By the end of the course, Professor Clark provided everyone an individualized gradesheet. I remember folks leaving the class, knowing how they did. Some smiled, others were less happy. Regardless, the class was over for them. But my gradesheet had no grade. Instead, the paper said something like, “See me.” Waiting to see Professor Clark I fretted plenty. But she quickly informed me that I’d done just fine in her class. I got the grade I expected. She simply wanted to remind me that the speech team met regularly at a certain hour in a certain place, and that she would not tolerate me being late. When given a choice, I could refuse. But when given an order -- well, I had just left the Navy, and I hadn’t yet forgotten how to take orders. It seemed, like it or not, that I’d been drafted.
I am so grateful for that additional duty to my hectic life, because forensics taught me so many things. I learned that I could prepare and deliver a six and one-half minute speech on a randomly drawn topic with 30 seconds of preparation (and months of practice). I learned that I could parse professional journals for evidence to support my original speeches about topics ranging from political correctness to antibiotic resistant bacteria to an analysis of Slobodan Milosevic’s rhetoric. I learned that I could be dropped off on any college campus anywhere in the country, find my way to some poorly marked building, and convince a classroom full of strangers to see the world my way. With forensics I developed a love of literature, a taste for scholarship, and an awareness of many of my own strengths, weaknesses, and growth opportunities. Because of this activity, and the tutelage of forensics coaches Bonnie Clark and Randy Richardson, I decided to become a college professor.

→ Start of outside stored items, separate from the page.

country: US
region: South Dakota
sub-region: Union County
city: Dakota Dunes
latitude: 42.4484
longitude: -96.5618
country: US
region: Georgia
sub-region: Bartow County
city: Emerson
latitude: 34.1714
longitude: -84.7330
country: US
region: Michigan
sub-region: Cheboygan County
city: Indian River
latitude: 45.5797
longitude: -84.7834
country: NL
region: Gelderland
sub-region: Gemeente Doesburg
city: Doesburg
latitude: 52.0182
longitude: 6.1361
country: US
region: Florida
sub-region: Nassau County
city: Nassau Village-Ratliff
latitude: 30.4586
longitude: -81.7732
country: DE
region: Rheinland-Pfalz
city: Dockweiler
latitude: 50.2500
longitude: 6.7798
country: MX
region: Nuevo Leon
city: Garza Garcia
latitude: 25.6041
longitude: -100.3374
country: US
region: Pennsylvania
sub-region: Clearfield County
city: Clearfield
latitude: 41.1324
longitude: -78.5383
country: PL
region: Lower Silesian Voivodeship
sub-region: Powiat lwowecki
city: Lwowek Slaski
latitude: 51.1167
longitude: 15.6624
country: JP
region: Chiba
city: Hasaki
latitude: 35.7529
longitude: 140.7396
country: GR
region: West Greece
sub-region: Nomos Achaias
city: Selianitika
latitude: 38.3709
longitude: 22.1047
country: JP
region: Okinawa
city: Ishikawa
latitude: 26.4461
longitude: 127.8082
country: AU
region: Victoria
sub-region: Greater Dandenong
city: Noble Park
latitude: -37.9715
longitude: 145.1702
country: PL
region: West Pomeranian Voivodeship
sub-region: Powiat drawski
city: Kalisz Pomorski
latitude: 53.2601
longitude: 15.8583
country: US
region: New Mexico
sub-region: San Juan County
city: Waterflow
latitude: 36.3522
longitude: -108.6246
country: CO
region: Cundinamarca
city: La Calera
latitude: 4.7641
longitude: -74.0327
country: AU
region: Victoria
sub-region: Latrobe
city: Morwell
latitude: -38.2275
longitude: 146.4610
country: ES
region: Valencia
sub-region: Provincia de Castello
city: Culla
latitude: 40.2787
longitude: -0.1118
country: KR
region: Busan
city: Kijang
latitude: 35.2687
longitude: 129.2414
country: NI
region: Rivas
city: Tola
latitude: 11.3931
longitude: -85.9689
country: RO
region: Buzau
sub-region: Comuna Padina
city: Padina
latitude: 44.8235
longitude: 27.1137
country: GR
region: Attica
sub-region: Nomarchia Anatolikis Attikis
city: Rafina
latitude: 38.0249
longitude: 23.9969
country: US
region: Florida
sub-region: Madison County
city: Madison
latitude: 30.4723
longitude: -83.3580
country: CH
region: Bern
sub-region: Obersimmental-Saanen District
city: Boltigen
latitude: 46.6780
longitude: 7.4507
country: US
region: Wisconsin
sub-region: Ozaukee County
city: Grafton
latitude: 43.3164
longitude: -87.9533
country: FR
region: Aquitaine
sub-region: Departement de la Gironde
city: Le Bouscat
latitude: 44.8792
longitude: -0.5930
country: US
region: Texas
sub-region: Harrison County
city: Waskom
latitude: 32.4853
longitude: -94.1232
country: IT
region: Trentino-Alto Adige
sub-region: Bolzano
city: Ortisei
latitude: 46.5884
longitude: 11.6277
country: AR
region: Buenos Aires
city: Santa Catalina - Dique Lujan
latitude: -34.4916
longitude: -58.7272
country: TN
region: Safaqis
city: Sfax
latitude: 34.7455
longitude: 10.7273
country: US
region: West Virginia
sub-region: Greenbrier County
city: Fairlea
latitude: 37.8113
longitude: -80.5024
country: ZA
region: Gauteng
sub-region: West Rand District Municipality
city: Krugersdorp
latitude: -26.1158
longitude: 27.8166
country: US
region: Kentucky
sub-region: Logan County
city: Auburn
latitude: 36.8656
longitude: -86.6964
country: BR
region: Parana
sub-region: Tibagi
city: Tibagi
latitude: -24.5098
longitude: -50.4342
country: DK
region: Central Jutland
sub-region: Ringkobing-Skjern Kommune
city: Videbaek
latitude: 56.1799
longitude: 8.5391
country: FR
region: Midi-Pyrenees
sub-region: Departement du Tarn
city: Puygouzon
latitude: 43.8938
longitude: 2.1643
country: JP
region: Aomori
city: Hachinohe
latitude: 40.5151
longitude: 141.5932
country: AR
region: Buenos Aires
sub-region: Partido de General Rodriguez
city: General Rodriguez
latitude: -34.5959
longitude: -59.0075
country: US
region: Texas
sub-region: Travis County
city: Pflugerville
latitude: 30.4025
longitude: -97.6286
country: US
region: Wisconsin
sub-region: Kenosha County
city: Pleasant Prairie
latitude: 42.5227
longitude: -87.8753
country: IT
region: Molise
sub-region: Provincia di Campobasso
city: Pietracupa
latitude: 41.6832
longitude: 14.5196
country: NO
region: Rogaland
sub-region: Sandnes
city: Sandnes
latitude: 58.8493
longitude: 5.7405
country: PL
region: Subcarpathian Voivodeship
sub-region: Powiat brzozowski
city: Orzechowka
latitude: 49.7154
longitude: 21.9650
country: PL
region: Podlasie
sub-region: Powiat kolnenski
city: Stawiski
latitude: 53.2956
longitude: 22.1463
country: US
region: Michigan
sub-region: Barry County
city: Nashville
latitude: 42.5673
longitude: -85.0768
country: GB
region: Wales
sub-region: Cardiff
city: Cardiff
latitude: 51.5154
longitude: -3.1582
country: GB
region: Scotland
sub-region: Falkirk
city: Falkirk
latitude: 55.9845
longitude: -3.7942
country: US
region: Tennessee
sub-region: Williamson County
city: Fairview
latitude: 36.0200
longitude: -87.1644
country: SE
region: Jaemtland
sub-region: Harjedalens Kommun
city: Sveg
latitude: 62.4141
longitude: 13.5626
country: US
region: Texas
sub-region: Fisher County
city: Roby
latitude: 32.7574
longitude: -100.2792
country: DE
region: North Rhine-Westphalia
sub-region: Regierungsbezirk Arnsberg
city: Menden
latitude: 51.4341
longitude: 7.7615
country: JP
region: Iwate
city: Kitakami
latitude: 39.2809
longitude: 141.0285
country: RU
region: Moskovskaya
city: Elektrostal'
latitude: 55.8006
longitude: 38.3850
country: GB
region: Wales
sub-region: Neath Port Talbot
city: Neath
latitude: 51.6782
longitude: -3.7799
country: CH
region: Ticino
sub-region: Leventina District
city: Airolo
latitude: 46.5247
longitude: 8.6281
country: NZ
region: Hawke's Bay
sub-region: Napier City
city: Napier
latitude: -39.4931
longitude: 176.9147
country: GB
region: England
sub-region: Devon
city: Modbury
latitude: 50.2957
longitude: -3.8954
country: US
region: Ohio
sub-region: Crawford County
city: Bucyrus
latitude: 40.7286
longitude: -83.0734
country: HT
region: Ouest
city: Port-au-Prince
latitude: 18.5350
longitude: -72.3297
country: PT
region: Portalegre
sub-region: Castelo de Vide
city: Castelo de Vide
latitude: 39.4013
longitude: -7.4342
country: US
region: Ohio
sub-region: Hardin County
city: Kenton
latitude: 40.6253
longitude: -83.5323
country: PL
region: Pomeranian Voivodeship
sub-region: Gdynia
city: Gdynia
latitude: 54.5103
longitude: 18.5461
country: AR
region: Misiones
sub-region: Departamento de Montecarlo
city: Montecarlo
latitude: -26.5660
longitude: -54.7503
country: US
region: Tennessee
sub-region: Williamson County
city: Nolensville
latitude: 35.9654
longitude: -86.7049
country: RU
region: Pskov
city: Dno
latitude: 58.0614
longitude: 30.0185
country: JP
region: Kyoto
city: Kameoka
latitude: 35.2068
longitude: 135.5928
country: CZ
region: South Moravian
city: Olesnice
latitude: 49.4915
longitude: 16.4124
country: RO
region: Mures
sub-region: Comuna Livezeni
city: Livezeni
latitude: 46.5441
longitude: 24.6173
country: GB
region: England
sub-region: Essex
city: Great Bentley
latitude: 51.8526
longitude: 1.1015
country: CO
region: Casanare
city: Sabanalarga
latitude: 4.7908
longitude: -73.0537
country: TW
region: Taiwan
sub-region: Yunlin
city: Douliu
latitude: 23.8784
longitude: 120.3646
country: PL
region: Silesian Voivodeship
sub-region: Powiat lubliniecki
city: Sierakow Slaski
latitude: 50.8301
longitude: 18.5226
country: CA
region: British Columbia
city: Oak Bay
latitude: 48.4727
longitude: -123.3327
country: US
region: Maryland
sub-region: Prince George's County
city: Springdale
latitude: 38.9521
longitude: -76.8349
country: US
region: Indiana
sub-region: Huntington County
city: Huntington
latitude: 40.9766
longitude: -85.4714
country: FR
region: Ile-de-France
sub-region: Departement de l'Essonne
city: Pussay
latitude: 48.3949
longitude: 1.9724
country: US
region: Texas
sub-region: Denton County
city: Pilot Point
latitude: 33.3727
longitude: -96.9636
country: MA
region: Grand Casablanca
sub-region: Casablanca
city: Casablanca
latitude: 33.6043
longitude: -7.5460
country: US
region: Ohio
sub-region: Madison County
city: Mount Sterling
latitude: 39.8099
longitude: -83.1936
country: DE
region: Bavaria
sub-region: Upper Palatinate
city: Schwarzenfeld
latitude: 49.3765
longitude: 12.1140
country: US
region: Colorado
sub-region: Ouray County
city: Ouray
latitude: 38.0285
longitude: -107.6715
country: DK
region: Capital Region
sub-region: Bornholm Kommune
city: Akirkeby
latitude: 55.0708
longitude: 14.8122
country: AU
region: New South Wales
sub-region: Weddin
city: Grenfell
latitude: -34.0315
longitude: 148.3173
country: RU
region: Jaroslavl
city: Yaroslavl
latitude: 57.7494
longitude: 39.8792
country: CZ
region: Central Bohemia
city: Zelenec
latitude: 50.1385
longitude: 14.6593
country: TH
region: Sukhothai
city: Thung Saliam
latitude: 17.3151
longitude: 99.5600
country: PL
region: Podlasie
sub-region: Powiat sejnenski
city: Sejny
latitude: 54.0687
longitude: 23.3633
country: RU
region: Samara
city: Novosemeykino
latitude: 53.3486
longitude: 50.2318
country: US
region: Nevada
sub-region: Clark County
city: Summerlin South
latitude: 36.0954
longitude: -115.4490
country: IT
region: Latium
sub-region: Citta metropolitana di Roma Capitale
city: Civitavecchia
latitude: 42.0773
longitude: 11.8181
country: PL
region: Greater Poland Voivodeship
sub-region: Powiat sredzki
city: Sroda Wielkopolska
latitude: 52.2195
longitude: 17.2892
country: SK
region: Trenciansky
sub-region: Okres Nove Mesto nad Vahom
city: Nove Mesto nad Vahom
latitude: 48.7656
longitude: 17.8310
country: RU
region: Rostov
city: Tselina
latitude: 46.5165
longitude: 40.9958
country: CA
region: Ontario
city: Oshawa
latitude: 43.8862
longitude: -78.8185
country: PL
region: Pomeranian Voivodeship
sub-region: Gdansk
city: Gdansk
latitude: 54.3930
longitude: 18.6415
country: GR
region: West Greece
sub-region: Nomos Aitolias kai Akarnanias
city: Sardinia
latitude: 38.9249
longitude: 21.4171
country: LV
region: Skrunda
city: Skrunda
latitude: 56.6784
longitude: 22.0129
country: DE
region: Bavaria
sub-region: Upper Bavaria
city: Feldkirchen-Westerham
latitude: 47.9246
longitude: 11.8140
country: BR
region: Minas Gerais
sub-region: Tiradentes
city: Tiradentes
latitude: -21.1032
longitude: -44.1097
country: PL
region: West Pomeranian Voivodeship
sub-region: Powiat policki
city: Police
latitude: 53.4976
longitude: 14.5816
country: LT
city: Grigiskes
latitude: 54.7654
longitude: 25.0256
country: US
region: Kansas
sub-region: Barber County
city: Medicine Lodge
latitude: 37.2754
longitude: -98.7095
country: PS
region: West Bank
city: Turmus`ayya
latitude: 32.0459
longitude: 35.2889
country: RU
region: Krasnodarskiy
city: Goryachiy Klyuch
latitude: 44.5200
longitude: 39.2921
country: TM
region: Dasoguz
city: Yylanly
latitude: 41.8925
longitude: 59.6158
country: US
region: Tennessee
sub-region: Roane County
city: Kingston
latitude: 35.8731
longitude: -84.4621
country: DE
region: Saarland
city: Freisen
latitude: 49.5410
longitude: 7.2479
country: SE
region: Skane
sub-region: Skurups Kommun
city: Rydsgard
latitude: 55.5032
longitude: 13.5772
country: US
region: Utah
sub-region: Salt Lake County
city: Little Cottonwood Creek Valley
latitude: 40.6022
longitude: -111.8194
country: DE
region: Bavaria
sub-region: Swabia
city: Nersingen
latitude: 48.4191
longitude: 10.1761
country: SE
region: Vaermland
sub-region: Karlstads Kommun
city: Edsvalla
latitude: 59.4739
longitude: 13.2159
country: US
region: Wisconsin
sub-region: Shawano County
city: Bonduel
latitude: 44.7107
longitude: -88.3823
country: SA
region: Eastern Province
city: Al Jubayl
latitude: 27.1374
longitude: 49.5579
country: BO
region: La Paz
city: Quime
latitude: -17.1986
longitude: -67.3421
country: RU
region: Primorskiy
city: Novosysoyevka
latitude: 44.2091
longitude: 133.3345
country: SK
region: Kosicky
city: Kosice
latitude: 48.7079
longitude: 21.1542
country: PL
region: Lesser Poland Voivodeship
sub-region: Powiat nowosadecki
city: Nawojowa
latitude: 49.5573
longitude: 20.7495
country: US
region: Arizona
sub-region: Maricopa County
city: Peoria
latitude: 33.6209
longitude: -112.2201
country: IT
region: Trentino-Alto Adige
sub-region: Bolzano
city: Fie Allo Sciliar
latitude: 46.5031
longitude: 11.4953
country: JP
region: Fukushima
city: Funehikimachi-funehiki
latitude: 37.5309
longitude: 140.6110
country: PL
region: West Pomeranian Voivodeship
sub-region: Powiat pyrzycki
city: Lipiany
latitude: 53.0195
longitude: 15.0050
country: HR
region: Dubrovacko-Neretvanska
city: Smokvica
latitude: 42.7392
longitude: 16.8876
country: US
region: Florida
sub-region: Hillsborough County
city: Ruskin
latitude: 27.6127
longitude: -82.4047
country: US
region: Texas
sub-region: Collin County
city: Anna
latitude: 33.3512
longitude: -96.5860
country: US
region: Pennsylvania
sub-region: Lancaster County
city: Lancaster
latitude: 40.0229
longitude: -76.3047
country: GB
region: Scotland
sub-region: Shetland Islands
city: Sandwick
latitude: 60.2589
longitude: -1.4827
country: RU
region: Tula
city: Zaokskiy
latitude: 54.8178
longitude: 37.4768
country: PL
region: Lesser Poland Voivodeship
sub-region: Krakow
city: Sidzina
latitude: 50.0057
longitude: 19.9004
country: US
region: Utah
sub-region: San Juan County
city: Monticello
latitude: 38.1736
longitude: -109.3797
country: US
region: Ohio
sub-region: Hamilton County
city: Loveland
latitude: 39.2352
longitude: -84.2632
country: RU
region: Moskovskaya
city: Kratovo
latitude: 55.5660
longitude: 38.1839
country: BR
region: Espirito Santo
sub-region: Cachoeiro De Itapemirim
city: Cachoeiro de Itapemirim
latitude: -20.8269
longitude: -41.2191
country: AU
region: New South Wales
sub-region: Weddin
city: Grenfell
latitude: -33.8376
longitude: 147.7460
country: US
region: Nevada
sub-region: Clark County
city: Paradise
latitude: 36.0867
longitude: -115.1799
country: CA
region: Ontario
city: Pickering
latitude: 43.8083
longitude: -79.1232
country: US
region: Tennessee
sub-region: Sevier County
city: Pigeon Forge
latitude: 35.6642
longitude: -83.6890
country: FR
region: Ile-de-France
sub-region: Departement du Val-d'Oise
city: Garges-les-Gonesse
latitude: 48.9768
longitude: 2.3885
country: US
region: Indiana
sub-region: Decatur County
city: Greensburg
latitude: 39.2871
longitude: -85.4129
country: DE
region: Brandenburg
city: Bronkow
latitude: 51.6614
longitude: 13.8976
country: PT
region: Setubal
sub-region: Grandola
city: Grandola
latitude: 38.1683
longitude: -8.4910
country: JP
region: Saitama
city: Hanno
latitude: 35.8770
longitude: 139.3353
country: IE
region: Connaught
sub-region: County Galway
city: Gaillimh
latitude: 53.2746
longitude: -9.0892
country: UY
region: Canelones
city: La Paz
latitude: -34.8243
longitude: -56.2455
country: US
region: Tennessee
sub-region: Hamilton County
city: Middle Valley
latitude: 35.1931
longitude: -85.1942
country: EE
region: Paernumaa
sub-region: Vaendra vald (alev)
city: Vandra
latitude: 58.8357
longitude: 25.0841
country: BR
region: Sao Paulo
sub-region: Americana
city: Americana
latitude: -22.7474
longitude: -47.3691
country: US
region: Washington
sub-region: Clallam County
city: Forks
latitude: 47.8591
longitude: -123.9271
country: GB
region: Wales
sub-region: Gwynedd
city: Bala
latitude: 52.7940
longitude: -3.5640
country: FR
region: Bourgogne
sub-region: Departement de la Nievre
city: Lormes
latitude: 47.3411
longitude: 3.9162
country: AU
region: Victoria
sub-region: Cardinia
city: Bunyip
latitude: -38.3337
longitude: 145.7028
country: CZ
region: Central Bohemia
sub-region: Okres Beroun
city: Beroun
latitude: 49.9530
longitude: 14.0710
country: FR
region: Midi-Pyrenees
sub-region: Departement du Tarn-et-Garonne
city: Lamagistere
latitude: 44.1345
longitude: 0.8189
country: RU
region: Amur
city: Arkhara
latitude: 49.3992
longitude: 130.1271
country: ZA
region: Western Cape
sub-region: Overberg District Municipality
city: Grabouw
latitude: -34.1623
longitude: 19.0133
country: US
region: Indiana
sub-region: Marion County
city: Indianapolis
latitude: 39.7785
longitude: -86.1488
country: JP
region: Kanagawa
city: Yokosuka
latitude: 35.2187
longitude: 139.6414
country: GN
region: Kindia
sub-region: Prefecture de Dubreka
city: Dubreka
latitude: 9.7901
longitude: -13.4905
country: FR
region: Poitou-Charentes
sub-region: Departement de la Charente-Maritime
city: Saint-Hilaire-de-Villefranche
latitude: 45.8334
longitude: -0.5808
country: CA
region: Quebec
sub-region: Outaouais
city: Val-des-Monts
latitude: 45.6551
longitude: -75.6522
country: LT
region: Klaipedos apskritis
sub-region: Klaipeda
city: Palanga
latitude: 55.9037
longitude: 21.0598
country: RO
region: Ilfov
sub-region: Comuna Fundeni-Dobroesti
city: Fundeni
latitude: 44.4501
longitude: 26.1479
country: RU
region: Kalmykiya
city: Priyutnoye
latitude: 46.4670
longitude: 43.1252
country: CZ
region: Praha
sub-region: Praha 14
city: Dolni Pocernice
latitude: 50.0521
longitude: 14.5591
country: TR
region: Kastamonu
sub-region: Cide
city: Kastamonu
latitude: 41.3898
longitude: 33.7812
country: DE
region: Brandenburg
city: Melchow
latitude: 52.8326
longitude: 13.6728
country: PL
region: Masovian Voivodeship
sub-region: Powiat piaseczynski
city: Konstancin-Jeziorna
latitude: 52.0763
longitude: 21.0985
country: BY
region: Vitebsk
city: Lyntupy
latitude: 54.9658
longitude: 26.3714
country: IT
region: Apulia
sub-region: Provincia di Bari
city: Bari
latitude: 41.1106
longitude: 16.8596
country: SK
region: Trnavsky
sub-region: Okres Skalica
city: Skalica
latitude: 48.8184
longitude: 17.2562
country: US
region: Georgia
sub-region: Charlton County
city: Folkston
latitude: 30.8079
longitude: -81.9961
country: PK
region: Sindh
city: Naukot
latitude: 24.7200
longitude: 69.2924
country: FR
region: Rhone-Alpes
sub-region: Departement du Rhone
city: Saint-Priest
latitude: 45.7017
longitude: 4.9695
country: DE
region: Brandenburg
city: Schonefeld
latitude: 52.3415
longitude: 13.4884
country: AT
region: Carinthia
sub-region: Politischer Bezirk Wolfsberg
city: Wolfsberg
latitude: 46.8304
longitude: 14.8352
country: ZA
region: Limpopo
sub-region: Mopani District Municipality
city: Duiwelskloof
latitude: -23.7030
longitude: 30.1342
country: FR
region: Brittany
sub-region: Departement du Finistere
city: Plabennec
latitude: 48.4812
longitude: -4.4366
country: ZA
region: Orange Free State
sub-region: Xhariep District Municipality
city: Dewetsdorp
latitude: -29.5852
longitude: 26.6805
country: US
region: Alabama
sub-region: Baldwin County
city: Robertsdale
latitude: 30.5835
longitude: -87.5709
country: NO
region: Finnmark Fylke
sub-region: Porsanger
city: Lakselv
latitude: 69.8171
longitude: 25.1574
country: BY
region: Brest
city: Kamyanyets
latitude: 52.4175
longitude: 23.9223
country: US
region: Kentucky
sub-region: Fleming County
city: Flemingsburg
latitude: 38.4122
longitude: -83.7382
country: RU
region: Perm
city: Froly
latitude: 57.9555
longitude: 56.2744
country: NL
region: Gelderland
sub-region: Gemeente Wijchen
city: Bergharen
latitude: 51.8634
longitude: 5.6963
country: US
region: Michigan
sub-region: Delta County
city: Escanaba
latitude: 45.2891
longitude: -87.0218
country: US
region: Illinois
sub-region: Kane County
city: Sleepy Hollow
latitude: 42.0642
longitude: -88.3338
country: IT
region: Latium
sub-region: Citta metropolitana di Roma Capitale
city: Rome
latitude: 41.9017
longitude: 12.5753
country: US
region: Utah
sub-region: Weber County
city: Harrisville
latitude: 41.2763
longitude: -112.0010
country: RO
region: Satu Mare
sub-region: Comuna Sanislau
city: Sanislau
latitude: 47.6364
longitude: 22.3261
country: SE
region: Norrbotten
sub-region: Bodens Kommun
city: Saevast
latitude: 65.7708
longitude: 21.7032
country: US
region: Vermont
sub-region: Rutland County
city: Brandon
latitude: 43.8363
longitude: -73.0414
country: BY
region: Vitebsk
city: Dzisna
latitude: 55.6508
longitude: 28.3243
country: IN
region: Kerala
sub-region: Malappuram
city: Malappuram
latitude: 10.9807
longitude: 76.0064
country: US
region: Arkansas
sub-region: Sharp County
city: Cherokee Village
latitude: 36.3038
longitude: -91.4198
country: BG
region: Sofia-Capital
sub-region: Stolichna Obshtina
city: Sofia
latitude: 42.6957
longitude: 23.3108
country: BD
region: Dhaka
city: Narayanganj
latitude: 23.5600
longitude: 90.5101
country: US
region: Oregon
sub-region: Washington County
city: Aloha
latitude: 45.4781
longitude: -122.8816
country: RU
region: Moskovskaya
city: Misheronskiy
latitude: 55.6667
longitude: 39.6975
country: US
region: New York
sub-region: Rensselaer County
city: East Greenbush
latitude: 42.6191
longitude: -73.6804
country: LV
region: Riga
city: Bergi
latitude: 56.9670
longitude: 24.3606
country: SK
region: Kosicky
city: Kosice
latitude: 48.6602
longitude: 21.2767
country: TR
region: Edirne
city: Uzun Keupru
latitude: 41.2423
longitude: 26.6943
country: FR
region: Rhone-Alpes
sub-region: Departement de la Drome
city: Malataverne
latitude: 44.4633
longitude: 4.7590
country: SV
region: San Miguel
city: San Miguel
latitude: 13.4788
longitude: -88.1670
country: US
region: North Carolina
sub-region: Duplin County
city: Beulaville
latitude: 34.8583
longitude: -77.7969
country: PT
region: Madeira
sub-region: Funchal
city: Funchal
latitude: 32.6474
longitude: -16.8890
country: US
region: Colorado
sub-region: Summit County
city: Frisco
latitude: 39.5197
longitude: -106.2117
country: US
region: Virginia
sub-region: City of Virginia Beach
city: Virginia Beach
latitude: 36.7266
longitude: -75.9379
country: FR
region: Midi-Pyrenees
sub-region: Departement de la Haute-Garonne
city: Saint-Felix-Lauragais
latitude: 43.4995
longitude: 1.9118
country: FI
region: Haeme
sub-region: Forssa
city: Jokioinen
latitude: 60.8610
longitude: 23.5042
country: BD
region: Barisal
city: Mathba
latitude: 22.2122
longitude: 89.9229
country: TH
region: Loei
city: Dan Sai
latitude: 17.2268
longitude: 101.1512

So now I teach public speaking during the winter or summer session, when students are stressed and often just wanting to get through. I can relate to them. Most of my students are working class folks. Virtually all hold down a job, many are first-generation college students, and quite a few are parents or full-time caregivers. These are not necessarily the folks whom you visualize competing against the best forensicators in the country. But with just a little coaching, some can. So I keep my eyes open for that one special person, a student who might be just like me when I was first in school -- somewhat cocky, a bit overworked, and absolutely sure that forensics is only for medical examiners. That student is in for a big surprise!